Grillo's affordable sensors monitor quake-affected buildings in Mexico

Grillo is outfitting buildings through Mexico with affordable sensors that can monitor shaking and assess structural damage.

Written by Folake Dosu
Published on Mar. 12, 2019
iot-earthquake-sensors-mexico

iot-earthquake-sensors-mexico

The devastating 7.1 magnitude in central Mexico on September 19th 2017 killed nearly 400 people. Now, a system called Pulse sold by the Mexico City-based company Grillo is outfitting buildings through Mexico with affordable sensors that can monitor shaking and assess structural damage, Science reports.

The outlet explains that while sensors are not new to earthquake engineering, the steep drop in the cost of sensors and data storage is a more recent development that scientists hope will be a life-saving one.

"It's been a dream of the engineering community for a long time," Thomas Heaton, a civil engineer and geophysicist at the California Institute of Technology (Caltech) in Pasadena, tells Science. 

Structural health monitoring is a field he likens to "taking a building's blood pressure" and the continued monitoring of building in seismically at-risk regions is a dream he believes can finally now be realized.

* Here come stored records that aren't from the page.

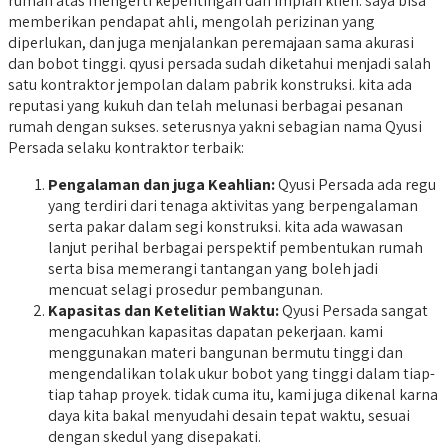
rumah atas mengerti kepentingan dan impian klien. saya bisa
memberikan pendapat ahli, mengolah perizinan yang
diperlukan, dan juga menjalankan peremajaan sama akurasi
dan bobot tinggi. qyusi persada sudah diketahui menjadi salah
satu kontraktor jempolan dalam pabrik konstruksi. kita ada
reputasi yang kukuh dan telah melunasi berbagai pesanan
rumah dengan sukses. seterusnya yakni sebagian nama Qyusi
Persada selaku kontraktor terbaik:
Pengalaman dan juga Keahlian:
Qyusi Persada ada regu
yang terdiri dari tenaga aktivitas yang berpengalaman
serta pakar dalam segi konstruksi. kita ada wawasan
lanjut perihal berbagai perspektif pembentukan rumah
serta bisa memerangi tantangan yang boleh jadi
mencuat selagi prosedur pembangunan.
Kapasitas dan Ketelitian Waktu:
Qyusi Persada sangat
mengacuhkan kapasitas dapatan pekerjaan. kami
menggunakan materi bangunan bermutu tinggi dan
mengendalikan tolak ukur bobot yang tinggi dalam tiap-
tiap tahap proyek. tidak cuma itu, kami juga dikenal karna
daya kita bakal menyudahi desain tepat waktu, sesuai
dengan skedul yang disepakati.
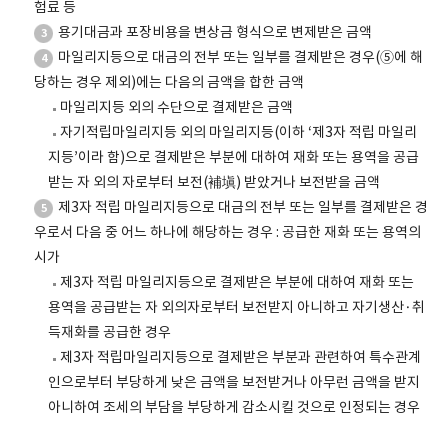
험료 등
용기대금과 포장비용을 변상금 형식으로 변제받은 금액
3
마일리지등으로 대금의 전부 또는 일부를 결제받은 경우(⑤에 해
4
당하는 경우 제외)에는 다음의 금액을 합한 금액
마일리지등 외의 수단으로 결제받은 금액
자기적립마일리지등 외의 마일리지등(이하 ‘제3자 적립 마일리
지등’이라 함)으로 결제받은 부분에 대하여 재화 또는 용역을 공급
받는 자 외의 자로부터 보전(補塡) 받았거나 보전받을 금액
제3자 적립 마일리지등으로 대금의 전부 또는 일부를 결제받은 경
5
우로서 다음 중 어느 하나에 해당하는 경우 : 공급한 재화 또는 용역의
시가
제3자 적립 마일리지등으로 결제받은 부분에 대하여 재화 또는
용역을 공급받는 자 외의자로부터 보전받지 아니하고 자기생산·취
득재화를 공급한 경우
제3자 적립마일리지등으로 결제받은 부분과 관련하여 특수관계
인으로부터 부당하게 낮은 금액을 보전받거나 아무런 금액을 받지
아니하여 조세의 부담을 부당하게 감소시킬 것으로 인정되는 경우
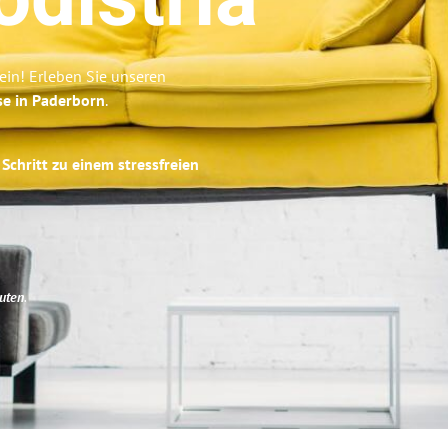
distria
ein! Erleben Sie unseren
se in Paderborn
.
Schritt zu einem stressfreien
uten
.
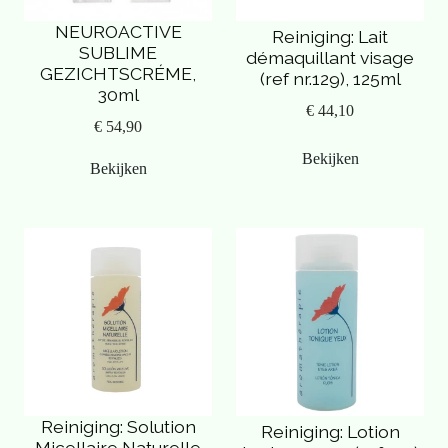
NEUROACTIVE
Reiniging: Lait
SUBLIME
démaquillant visage
GEZICHTSCRÉME,
(ref nr.129), 125ml
30ml
€ 44,10
€ 54,90
Bekijken
Bekijken
Reiniging: Solution
Reiniging: Lotion
Micellaire Naturelle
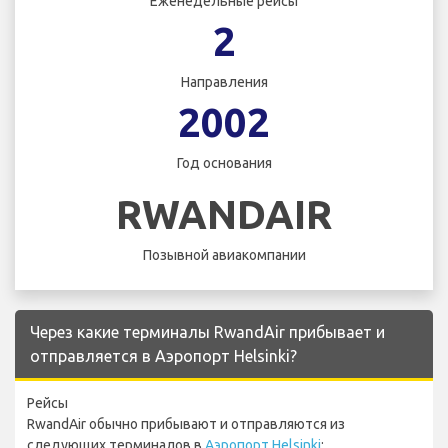
Еженедельные рейсы
2
Направления
2002
Год основания
RWANDAIR
Позывной авиакомпании
Через какие терминалы RwandAir прибывает и
отправляется в Аэропорт Helsinki?
Рейсы
RwandAir обычно прибывают и отправляются из
следующих терминалов в
Аэропорт Helsinki
:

By focusing on building with standardized designs, Grillo can keep costs down to $1000 or less, says Science. A similar system called P-Alert made by Taipei-based San Lien Technology also follows this model.

"If you have sensors installed, you can quickly identify damaged and not-damaged buildings, and focus on the potentially damaged buildings."

Pulse is not a substitute for expert inspections, but it help experts determine how to prioritize their work in the aftermath of a quake. The sensor system could also alert people of unseen damage. Science cites a tragic example in which 50 minutes after the shaking stopped in Mexico's 2017 earthquake, workers had returned to a four-story office building in Mexico City, which then collapsed.

"If you have sensors installed, you can quickly identify damaged and not-damaged buildings, and focus on the potentially damaged buildings," Yih-Min Wu, a seismologist at National Taiwan University in Taipei who developed P-Alert, explains to Science.